- _What you should do_
Set the pictures aside and write down, exactly as they appear, the lines from the one containing "right knee: (76, 243)" through the end of the material.

- _Available data_
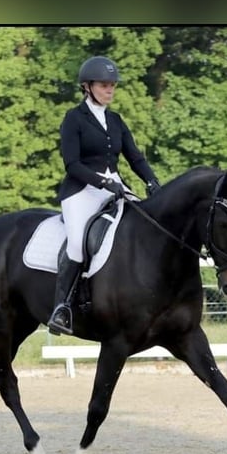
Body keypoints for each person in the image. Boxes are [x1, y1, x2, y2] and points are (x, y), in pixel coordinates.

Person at [47, 55, 161, 336]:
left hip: (116, 187)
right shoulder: (74, 118)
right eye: (104, 85)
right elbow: (72, 164)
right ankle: (63, 308)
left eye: (113, 85)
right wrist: (102, 182)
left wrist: (152, 182)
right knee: (76, 243)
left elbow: (135, 157)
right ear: (87, 87)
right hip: (82, 192)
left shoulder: (116, 119)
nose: (110, 90)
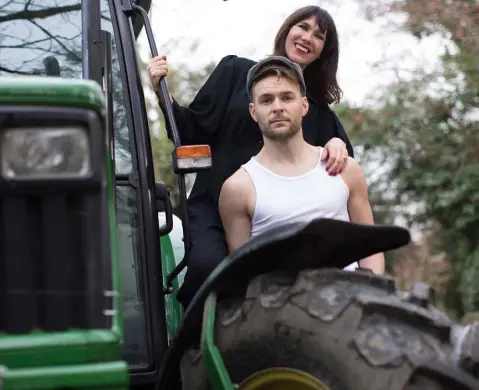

- _Your response_
right knee: (76, 243)
left elbow: (135, 157)
right ear: (87, 87)
right hip: (82, 192)
left shoulder: (116, 119)
nose: (110, 90)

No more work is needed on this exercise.